HealthLawProf Blog

Editor: Katharine Van Tassel
Case Western Reserve University School of Law

Sunday, January 5, 2014

Defining Death: Jahi McMath and Respect for Different Viewpoints

While the law has recognized for decades that death occurs when a person’s brain no longer functions, the case of Jahi McMath reminds us that people continue to disagree about the timing of death. For many people, death occurs only when a person’s heart has permanently stopped beating.

In almost all states, the absence of brain function signifies death, even if the person’s heartbeat can be maintained by medical care. New Jersey, however, permits people to reject “brain death” on the basis of their religious beliefs and insist that death be declared only upon the loss of all cardiac function.

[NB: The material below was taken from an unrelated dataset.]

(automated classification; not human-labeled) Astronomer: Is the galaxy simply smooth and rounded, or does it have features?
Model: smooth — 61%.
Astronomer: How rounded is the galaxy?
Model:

New Jersey has it right. When people hold different and legitimate views about life and death, we should accommodate their views as much as possible. Indeed, we do so to a considerable extent at the beginning of life. In some sense, we let women decide about the legal status of their fetus, as long as they choose a point between conception and viability. For women who do not view embryos as persons, the law permits abortion until viability. And for women who view their offspring as people at the moment of conception, the law provides protection from harm to their fetuses by other people.

There are costs when people are provided intensive care after they meet brain criteria for death, but there also are costs when we don't tolerate sincerely held, minority viewpoints in society. It's often better to err on the side of toleration, especially as with cases like Ms. McMath’s, the costs of toleration are a trivial amount of what we spend on health care overall.